The Three Rivers Hotel, made famous by Slim Dusty in a song by the same name, is now located at Greenvale. This is not the actual hotel where the song was penned by Stan Coster. The hotel reference is actually to the "Mess Hall" at the construction camp where Stan Coster penned the song. Stan worked as Grader operator for Thiess Brothers on the construction of the railway line. The origin of the name "Three Rivers Hotel" is not because the "hotel" was ever at the junction of the three rivers - Burdekin, Star and Clarke as stated on numerous web sites. The lyrics mentions the camp at the Star River. This was one of 6 camps that existed on the length of the Greenvale line . During 1974 North Queensland was severely drenched by a very active wet season and work on the railway line ceased for days, even weeks, on end. The workers in the camps had nothing better to do than spend the day in the camp "boozer". Each camp had a boozer which was a basic demountable building with outdoor covered seating.

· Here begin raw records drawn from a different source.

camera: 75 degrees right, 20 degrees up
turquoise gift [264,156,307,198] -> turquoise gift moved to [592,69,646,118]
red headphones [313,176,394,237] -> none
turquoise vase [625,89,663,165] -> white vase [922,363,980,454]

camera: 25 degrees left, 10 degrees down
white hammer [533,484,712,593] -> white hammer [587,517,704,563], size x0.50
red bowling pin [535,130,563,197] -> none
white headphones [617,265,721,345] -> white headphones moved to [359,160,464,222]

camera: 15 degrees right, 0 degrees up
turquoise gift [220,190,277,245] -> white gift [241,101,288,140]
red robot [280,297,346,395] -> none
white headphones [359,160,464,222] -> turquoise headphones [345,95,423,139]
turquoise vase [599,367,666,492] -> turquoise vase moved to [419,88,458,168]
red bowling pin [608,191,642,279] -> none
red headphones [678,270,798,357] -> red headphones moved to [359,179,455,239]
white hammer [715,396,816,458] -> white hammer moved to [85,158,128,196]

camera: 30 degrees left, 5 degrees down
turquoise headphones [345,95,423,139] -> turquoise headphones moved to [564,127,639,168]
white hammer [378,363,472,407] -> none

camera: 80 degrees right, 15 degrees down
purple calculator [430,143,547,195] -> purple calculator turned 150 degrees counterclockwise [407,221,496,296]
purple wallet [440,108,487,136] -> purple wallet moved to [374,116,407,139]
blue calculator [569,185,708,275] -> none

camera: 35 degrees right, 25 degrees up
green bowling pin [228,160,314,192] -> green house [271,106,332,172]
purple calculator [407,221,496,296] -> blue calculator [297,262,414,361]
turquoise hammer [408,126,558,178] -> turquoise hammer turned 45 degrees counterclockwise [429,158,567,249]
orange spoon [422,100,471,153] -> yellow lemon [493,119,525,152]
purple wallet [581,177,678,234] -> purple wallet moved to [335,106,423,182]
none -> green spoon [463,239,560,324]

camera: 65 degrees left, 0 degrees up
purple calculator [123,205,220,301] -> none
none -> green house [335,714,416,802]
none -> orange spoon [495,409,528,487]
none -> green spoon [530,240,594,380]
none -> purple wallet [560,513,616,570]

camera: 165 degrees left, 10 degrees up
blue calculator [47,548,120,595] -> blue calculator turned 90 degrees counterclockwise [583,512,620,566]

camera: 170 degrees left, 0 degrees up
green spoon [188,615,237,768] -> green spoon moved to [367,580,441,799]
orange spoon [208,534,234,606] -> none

During one of these wet days the water started to enter the confines of the boozer and immediately some of the men started digging some improvised drainage around the boozer to channel away the water. As they built the channels, some wags named them after the 3 main rivers (Burdekin, Star and Clarke). These were joined up roughly as they do in real life and the boozer named "the Three Rivers Hotel". One of the drinkers that day was Stan Coster who penned the song on the spot in the bar and performed it for the drinkers. The three rivers referred in the song do not join up at one point but the Star and the Clarke join the Burdekin at completely separate locations and therefore there could be no hotel on the "junction" of the three rivers the song refers to.

There is a 9-hole golf course, caravan park and general store/mini supermarket. The hotel serves meals and has a number of self-contained units once used by the mine to house staff and contractors.

Undara Volcanic National Park is approximately 130 km to the north.